MATERIAL FOR THE TASK below:

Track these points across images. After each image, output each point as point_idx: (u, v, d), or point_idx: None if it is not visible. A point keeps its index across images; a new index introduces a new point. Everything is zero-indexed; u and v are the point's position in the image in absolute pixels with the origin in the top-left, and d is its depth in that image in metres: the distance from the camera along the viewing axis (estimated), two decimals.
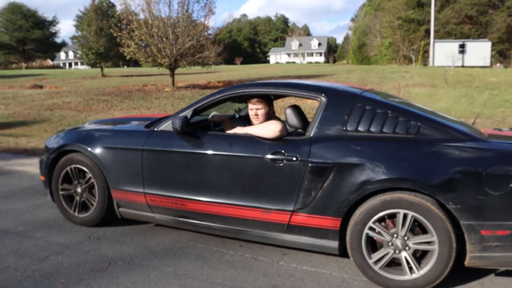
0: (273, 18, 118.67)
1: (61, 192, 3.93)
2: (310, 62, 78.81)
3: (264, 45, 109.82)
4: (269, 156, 3.06)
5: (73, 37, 40.01)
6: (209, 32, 20.62)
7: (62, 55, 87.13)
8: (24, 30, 60.69)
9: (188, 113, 3.45)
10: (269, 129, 3.15)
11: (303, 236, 3.09)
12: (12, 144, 8.11)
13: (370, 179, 2.79)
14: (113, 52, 29.71)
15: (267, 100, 3.51)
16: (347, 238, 2.91)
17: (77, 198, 3.87)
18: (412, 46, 46.10)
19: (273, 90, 3.46)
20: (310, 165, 2.95)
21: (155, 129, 3.59)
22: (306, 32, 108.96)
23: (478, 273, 2.97)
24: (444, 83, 18.05)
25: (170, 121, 3.44)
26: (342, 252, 3.01)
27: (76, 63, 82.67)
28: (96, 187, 3.74)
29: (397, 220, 2.77)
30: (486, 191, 2.61)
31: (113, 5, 43.48)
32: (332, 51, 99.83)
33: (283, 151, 3.04)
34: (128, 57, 20.08)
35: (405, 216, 2.73)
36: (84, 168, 3.77)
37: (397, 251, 2.79)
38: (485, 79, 19.65)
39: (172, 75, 19.81)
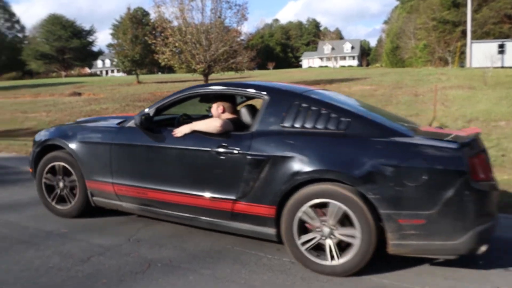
0: (304, 22, 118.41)
1: (45, 188, 4.31)
2: (343, 66, 78.06)
3: (296, 50, 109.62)
4: (215, 149, 3.35)
5: (109, 45, 41.16)
6: (242, 37, 20.76)
7: (99, 63, 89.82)
8: (63, 40, 62.92)
9: (151, 111, 3.79)
10: (211, 125, 3.42)
11: (246, 224, 3.33)
12: None
13: (300, 170, 3.02)
14: (148, 59, 30.38)
15: (225, 101, 3.82)
16: (282, 225, 3.13)
17: (58, 190, 4.26)
18: (448, 47, 44.92)
19: (224, 89, 3.73)
20: (248, 157, 3.22)
21: (123, 125, 3.95)
22: (338, 36, 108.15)
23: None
24: (483, 84, 17.47)
25: None
26: (281, 239, 3.19)
27: (112, 71, 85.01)
28: (76, 179, 4.12)
29: (325, 208, 2.98)
30: (403, 183, 2.79)
31: (147, 13, 44.42)
32: (366, 54, 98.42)
33: (227, 145, 3.31)
34: (162, 64, 20.46)
35: (330, 205, 2.95)
36: (65, 164, 4.17)
37: (323, 238, 3.01)
38: None
39: (206, 80, 20.04)
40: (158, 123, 3.97)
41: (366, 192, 2.86)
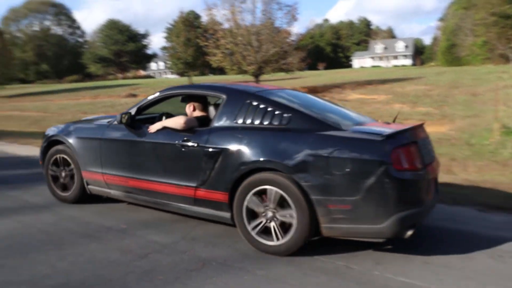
0: (355, 21, 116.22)
1: (51, 177, 4.96)
2: (396, 66, 75.93)
3: (346, 49, 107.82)
4: (179, 143, 3.80)
5: (163, 48, 42.38)
6: (292, 38, 20.69)
7: (153, 65, 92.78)
8: (120, 44, 65.71)
9: (132, 110, 4.31)
10: (176, 122, 3.88)
11: (207, 208, 3.78)
12: None
13: (245, 161, 3.43)
14: (200, 61, 30.96)
15: (196, 101, 4.27)
16: (234, 209, 3.53)
17: (61, 179, 4.89)
18: (510, 43, 42.50)
19: (190, 91, 4.27)
20: (205, 150, 3.66)
21: (111, 123, 4.49)
22: (390, 34, 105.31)
23: None
24: None
25: None
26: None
27: (165, 72, 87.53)
28: (74, 169, 4.74)
29: (267, 194, 3.34)
30: (331, 171, 3.11)
31: (199, 16, 45.28)
32: (419, 53, 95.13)
33: (189, 139, 3.76)
34: (214, 66, 20.80)
35: (271, 191, 3.31)
36: (65, 156, 4.80)
37: (268, 221, 3.38)
38: None
39: (257, 81, 20.17)
40: (146, 120, 4.56)
41: (299, 180, 3.19)
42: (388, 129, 3.32)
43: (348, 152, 3.10)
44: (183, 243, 3.67)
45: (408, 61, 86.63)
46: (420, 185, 3.19)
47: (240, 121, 3.64)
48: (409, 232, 3.12)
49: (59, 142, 4.87)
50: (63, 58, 70.55)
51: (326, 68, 73.56)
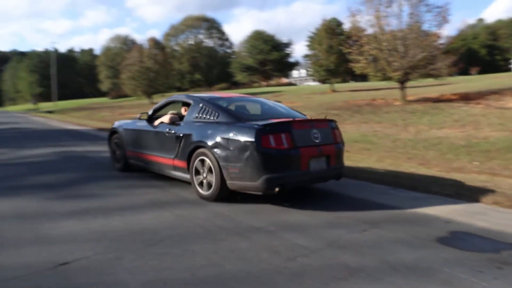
0: None
1: (112, 154, 7.83)
2: None
3: (505, 51, 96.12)
4: (165, 131, 6.13)
5: (305, 56, 42.98)
6: (441, 41, 19.18)
7: (294, 73, 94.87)
8: (264, 53, 68.86)
9: (149, 111, 6.82)
10: (166, 118, 6.32)
11: (180, 173, 5.90)
12: None
13: (192, 141, 5.54)
14: (343, 68, 30.68)
15: (186, 106, 6.59)
16: (190, 172, 5.58)
17: (116, 156, 7.68)
18: None
19: (180, 99, 6.54)
20: (177, 135, 5.87)
21: (139, 119, 6.96)
22: None
23: None
24: None
25: None
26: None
27: (307, 80, 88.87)
28: (122, 149, 7.41)
29: (204, 162, 5.34)
30: (229, 147, 4.99)
31: (341, 23, 45.00)
32: None
33: (170, 129, 6.05)
34: (358, 72, 20.40)
35: (205, 161, 5.31)
36: (118, 141, 7.57)
37: (203, 178, 5.38)
38: None
39: (402, 88, 19.19)
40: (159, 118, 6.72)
41: (214, 153, 5.13)
42: (270, 122, 5.03)
43: (238, 135, 4.92)
44: (330, 250, 3.66)
45: None
46: (285, 159, 4.78)
47: (196, 117, 5.77)
48: (276, 189, 4.76)
49: (116, 132, 7.56)
50: (213, 68, 76.66)
51: (480, 72, 66.57)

End of MATERIAL FOR THE TASK.

EXERCISE REQUIREMENTS: Word for word, restate the records shown above, minus the pictures.

WRITTEN SOLUTION:
Track these points across images. After each image, output each point as point_idx: (u, v, d), or point_idx: None if it is not visible. A point keeps its index across images; a new index introduces a new point. Everything is zero-indexed; u and v are the point's position in the image in absolute pixels with the origin in the top-left, and d is its depth in that image in metres: the distance from the camera along the viewing axis (estimated), two decimals.
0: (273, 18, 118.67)
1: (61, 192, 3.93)
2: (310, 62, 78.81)
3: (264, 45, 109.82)
4: (269, 156, 3.06)
5: (73, 37, 40.01)
6: (209, 32, 20.62)
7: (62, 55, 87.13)
8: (24, 30, 60.69)
9: (188, 113, 3.45)
10: (269, 129, 3.15)
11: (303, 236, 3.09)
12: (12, 144, 8.11)
13: (370, 179, 2.79)
14: (113, 52, 29.71)
15: (267, 100, 3.51)
16: (347, 238, 2.91)
17: (77, 198, 3.87)
18: (412, 46, 46.10)
19: (273, 90, 3.46)
20: (310, 165, 2.95)
21: (155, 129, 3.59)
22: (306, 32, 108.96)
23: (478, 273, 2.97)
24: (444, 83, 18.05)
25: (170, 121, 3.44)
26: (342, 252, 3.01)
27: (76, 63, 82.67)
28: (96, 187, 3.74)
29: (397, 220, 2.77)
30: (486, 191, 2.61)
31: (113, 5, 43.48)
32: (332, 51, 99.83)
33: (283, 151, 3.04)
34: (128, 57, 20.08)
35: (405, 216, 2.73)
36: (84, 168, 3.77)
37: (397, 251, 2.79)
38: (485, 79, 19.65)
39: (172, 75, 19.81)
0: (304, 22, 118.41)
1: (45, 188, 4.31)
2: (343, 66, 78.06)
3: (296, 50, 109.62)
4: (215, 149, 3.35)
5: (109, 45, 41.16)
6: (242, 37, 20.76)
7: (99, 63, 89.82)
8: (63, 40, 62.92)
9: (151, 111, 3.79)
10: (211, 125, 3.42)
11: (246, 224, 3.33)
12: None
13: (300, 170, 3.02)
14: (148, 59, 30.38)
15: (225, 101, 3.82)
16: (282, 225, 3.13)
17: (58, 190, 4.26)
18: (448, 47, 44.92)
19: (224, 89, 3.73)
20: (248, 157, 3.22)
21: (123, 125, 3.95)
22: (338, 36, 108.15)
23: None
24: (483, 84, 17.47)
25: None
26: (281, 239, 3.19)
27: (112, 71, 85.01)
28: (76, 179, 4.12)
29: (325, 208, 2.98)
30: (403, 183, 2.79)
31: (147, 13, 44.42)
32: (366, 54, 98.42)
33: (227, 145, 3.31)
34: (162, 64, 20.46)
35: (330, 205, 2.95)
36: (65, 164, 4.17)
37: (323, 238, 3.01)
38: None
39: (206, 80, 20.04)
40: (158, 123, 3.97)
41: (366, 192, 2.86)
0: (355, 21, 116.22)
1: (51, 177, 4.96)
2: (396, 66, 75.93)
3: (346, 49, 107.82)
4: (179, 143, 3.80)
5: (163, 48, 42.38)
6: (292, 38, 20.69)
7: (153, 65, 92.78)
8: (120, 44, 65.71)
9: (132, 110, 4.31)
10: (176, 122, 3.88)
11: (207, 208, 3.78)
12: None
13: (245, 161, 3.43)
14: (200, 61, 30.96)
15: (196, 101, 4.27)
16: (234, 209, 3.53)
17: (61, 179, 4.89)
18: (510, 43, 42.50)
19: (190, 91, 4.27)
20: (205, 150, 3.66)
21: (111, 123, 4.49)
22: (390, 34, 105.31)
23: None
24: None
25: None
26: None
27: (165, 72, 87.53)
28: (74, 169, 4.74)
29: (267, 194, 3.34)
30: (331, 171, 3.11)
31: (199, 16, 45.28)
32: (419, 53, 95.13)
33: (189, 139, 3.76)
34: (214, 66, 20.80)
35: (271, 191, 3.31)
36: (65, 156, 4.80)
37: (268, 221, 3.38)
38: None
39: (257, 81, 20.17)
40: (146, 120, 4.56)
41: (299, 180, 3.19)
42: (388, 129, 3.32)
43: (348, 152, 3.10)
44: (183, 243, 3.67)
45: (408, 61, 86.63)
46: (420, 185, 3.19)
47: (240, 121, 3.64)
48: (409, 232, 3.12)
49: (59, 142, 4.87)
50: (63, 58, 70.55)
51: (326, 68, 73.56)
0: None
1: (112, 154, 7.83)
2: None
3: (505, 51, 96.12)
4: (165, 131, 6.13)
5: (305, 56, 42.98)
6: (441, 41, 19.18)
7: (294, 73, 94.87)
8: (264, 53, 68.86)
9: (149, 111, 6.82)
10: (166, 118, 6.32)
11: (180, 173, 5.90)
12: None
13: (192, 141, 5.54)
14: (343, 68, 30.68)
15: (186, 106, 6.59)
16: (190, 172, 5.58)
17: (116, 156, 7.68)
18: None
19: (180, 99, 6.54)
20: (177, 135, 5.87)
21: (139, 119, 6.96)
22: None
23: None
24: None
25: None
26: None
27: (307, 80, 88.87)
28: (122, 149, 7.41)
29: (204, 162, 5.34)
30: (229, 147, 4.99)
31: (341, 23, 45.00)
32: None
33: (170, 129, 6.05)
34: (358, 72, 20.40)
35: (205, 161, 5.31)
36: (118, 141, 7.57)
37: (203, 178, 5.38)
38: None
39: (402, 88, 19.19)
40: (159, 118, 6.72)
41: (214, 153, 5.13)
42: (270, 122, 5.03)
43: (238, 135, 4.92)
44: (330, 250, 3.66)
45: None
46: (285, 159, 4.78)
47: (196, 117, 5.77)
48: (276, 189, 4.76)
49: (116, 132, 7.56)
50: (213, 68, 76.66)
51: (480, 72, 66.57)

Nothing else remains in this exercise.